Papaya (Carica papaya L.) is a trioecious plant species, producing three sex forms, male, female, and hermaphrodite. Although the major sex types are genetically determined, the phenotypic sex expression of papaya is influenced by environmental factors. We investigated differential gene expression analysis between the non-functional rudimentary pistils from normal male flowers and developed and functional pistils from the male-to-hermaphrodite sex reversal flowers induced by low temperature aiming to understanding the gene regulatory network that determinates the phenotypic sex expression in papaya. Our differential gene expression analysis revealed 1756 differentially expressed genes between normal male and male-to-hermaphrodite sex reversal flowers. Gene ontology (GO) and Kyoto Encyclopedia of Genes and Genome (KEGG) pathway enrichment analysis showed transcription factors, flower development, histone H3-K9 methylation, and plant hormone signal transduction were among the most significantly enriched GO terms and KEGG pathways. Small RNA analysis was also performed on the pistils from normal male and the male-to-hermaphrodite sex reversal flowers.
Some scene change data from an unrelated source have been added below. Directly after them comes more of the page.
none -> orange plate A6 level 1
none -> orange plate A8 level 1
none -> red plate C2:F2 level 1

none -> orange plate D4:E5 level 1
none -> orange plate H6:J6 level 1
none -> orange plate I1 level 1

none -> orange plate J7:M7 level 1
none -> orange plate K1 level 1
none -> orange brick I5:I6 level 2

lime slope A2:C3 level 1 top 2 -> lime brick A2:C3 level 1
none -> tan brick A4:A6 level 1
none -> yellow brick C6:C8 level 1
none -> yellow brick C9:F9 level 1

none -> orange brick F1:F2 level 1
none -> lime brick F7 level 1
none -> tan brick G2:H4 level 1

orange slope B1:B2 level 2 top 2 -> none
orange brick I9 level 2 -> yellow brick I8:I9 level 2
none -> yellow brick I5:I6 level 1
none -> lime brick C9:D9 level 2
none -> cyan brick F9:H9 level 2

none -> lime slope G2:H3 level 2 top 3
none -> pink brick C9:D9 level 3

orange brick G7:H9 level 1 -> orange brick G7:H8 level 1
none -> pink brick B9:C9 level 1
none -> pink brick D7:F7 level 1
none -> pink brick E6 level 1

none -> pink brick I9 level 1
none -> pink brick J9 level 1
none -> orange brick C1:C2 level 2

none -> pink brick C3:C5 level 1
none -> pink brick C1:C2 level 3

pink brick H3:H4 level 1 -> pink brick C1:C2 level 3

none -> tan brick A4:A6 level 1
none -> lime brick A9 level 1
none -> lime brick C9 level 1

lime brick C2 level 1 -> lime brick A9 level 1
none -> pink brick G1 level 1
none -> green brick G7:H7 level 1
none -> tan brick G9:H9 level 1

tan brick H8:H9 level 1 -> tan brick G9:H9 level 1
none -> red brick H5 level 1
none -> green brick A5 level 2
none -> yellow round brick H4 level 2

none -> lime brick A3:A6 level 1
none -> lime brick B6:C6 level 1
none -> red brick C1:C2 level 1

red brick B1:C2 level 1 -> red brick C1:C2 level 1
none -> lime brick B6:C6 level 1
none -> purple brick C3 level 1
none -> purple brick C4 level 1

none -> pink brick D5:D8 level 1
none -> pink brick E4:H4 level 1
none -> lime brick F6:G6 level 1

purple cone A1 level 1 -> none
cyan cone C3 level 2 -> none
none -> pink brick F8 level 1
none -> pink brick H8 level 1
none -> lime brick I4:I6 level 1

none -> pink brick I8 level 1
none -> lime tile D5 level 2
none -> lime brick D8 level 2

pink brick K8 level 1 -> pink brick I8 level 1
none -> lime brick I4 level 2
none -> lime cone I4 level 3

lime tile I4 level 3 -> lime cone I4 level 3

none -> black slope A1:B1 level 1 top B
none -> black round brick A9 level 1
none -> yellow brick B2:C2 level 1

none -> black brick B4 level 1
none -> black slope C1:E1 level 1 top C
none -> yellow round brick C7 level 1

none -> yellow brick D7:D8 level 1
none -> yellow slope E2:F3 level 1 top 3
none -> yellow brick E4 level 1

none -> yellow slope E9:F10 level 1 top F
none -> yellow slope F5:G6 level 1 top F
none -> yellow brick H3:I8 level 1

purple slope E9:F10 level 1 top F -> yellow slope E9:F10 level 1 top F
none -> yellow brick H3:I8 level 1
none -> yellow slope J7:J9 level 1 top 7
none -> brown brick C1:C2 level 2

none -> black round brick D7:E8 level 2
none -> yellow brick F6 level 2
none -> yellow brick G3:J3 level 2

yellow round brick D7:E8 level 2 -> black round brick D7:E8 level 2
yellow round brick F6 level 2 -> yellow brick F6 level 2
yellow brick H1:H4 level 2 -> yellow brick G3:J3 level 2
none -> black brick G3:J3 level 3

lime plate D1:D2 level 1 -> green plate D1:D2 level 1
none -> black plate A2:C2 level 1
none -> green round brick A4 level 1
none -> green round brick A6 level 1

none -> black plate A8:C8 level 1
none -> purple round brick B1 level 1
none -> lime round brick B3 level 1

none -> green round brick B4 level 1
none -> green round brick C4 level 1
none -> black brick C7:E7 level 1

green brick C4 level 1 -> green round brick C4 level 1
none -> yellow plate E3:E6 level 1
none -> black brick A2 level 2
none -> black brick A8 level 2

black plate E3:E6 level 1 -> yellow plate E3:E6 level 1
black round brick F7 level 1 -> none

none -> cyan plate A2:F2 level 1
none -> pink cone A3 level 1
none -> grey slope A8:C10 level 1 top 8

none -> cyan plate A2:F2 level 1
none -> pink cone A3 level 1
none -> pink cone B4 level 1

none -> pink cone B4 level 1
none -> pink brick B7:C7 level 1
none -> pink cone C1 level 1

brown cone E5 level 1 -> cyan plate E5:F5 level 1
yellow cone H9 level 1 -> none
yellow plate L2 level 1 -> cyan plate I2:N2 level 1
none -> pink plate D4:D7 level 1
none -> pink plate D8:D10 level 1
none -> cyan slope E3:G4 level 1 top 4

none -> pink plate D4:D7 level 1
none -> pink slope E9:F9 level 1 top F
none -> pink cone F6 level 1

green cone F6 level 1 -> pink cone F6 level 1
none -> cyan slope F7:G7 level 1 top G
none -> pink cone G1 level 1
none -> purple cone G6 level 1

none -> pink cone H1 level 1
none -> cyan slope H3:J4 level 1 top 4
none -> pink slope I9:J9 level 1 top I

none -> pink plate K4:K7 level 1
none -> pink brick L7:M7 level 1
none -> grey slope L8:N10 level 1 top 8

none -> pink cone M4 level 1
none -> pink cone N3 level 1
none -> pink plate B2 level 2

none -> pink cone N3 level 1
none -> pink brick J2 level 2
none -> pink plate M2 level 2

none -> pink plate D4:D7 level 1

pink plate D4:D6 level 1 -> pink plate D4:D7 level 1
Our result showed the 24 nt small RNAs were the most abundant in the pistils from both normal and sex reversal flowers, followed by 21 nt small RNAs. We detected expression of 40 plant-conserved miRNAs and 14 papaya-specific miRNAs in the pistils from one or both normal and sex reversal flowers. Sixteen miRNAs exhibited high-expression level and ten of them showed differential expression between the normal male and the male-to-hermaphrodite sex reversal flowers. Our results suggested the male-to-hermaphrodite sex reversal was likely caused by silencing the gynoecium suppression function on the sex determination pathway through epigenetic modification.